Retratista cabal de putas y marginados, toda su obra es una sucesión de elementales y sencillas historias de amor y pasión, narradas con gracia y donaire, con profundidad y altura, y con un vuelo poético inusual. Nominado varias veces al Premio Nobel de Literatura, hubiese sido el primer brasileño en obtenerlo. Pero, igual que sucedió con nuestro Jorge Luis Borges, la denegación del máximo galardón habrá que cargarla en la cuenta del despiste o la ignorancia de los nórdicos jurados.

Quizá su “pecado literario” fue la inmensa popularidad que alcanzó: fue el escritor más popular del Brasil y uno de los más renombrados de América latina. Autor de más de treinta novelas, es aún hoy el brasileño más leído en todo el mundo. Gabriela... está traducida en una treintena de idiomas y el total de su obra vendió más de 80 millones de ejemplares. Así trazó un camino definitivo para la literatura latinoamericana, incluso desde antes del “boom”, pues junto con el mexicano Juan Rulfo y el argentino Borges integraron la tríada fundacional de ese fenómeno literario.

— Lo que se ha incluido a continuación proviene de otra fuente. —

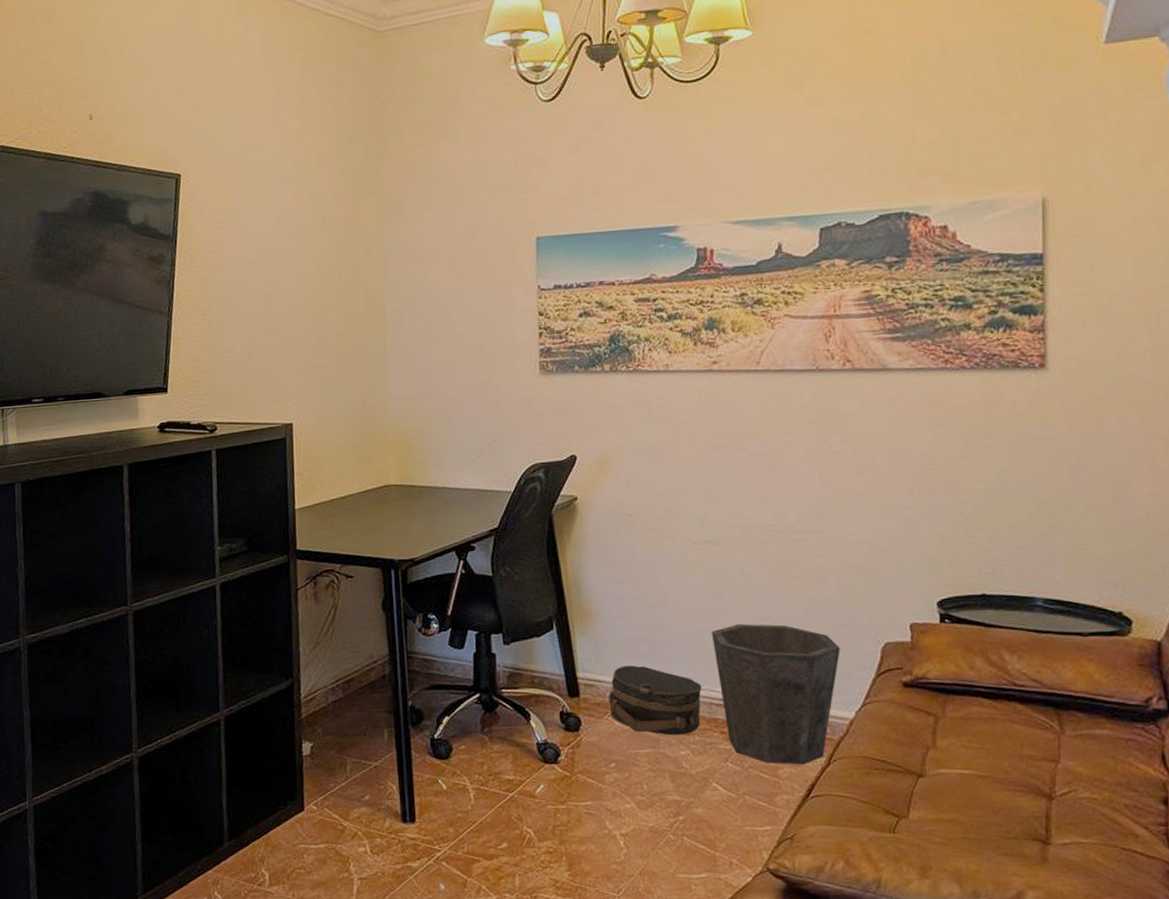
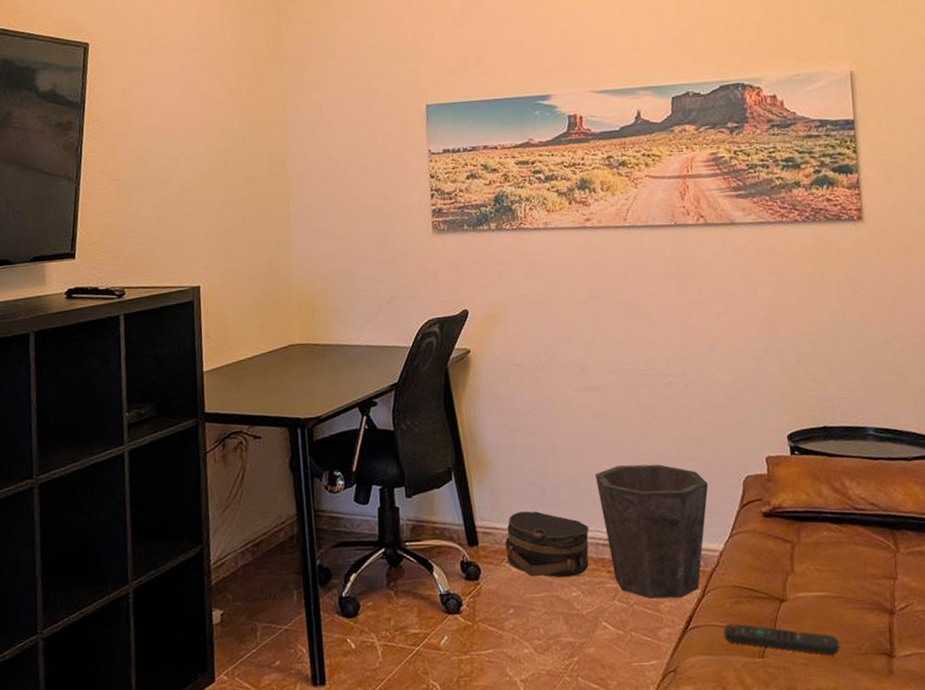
remote control: none [850,795,985,836] -> present [723,623,840,655]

Amado provenía del movimiento modernista y de la literatura de ambiente rural concebida como arma de lucha política e ideológica. Desde joven se orientó hacia el antididactismo y la narración poética y sugerente que deja de lado las buenas intenciones. Así surgió su mejor veta: la del gracejo y la picardía; la que todo lo describe barroca, tropicalmente, y en la que las pasiones humanas se desbordan tanto que sólo pueden ser encauzadas por la literatura.

Ahora que se cumple un siglo del nacimiento de Jorge Amado, bien puede decirse que Gabriela, clavo y canela es una de las novelas más perdurables de nuestro linaje americano. Historia que oscila entre lo conmovedor y lo pintoresco, y que a la peripecia de sus personajes añade la precisa descripción de calles, olores, comidas, bares, prostíbulos y esa barra de arena que dificulta la navegación y encalla los barcos, más que novela es un fantástico sinónimo de Salvador de Bahía de Todos los Santos. Ese universo de playas y morros, puerto y arenales, negritud y música afroamericana, damero de santones y variopintos indígenas, europeos, árabes, judíos, africanos y mulatos, en la prosa de Amado, cuando se lee, seduce. Y para eso está.

En sus últimos años, ya gravemente enfermo y muchas veces internado, su deceso era esperado por la comunidad cultural de todo Brasil. Deprimido por la ceguera casi total que le produjo la diabetes, e impedido de los goces de la vida –la contemplación del mar y de su gente; la lectura y la escritura; el buen comer y el buen beber–, Jorge Amado se dejó morir, aunque lentamente. Gozador de la vida como pocos, cabe pensar que la dejó bajo protesta.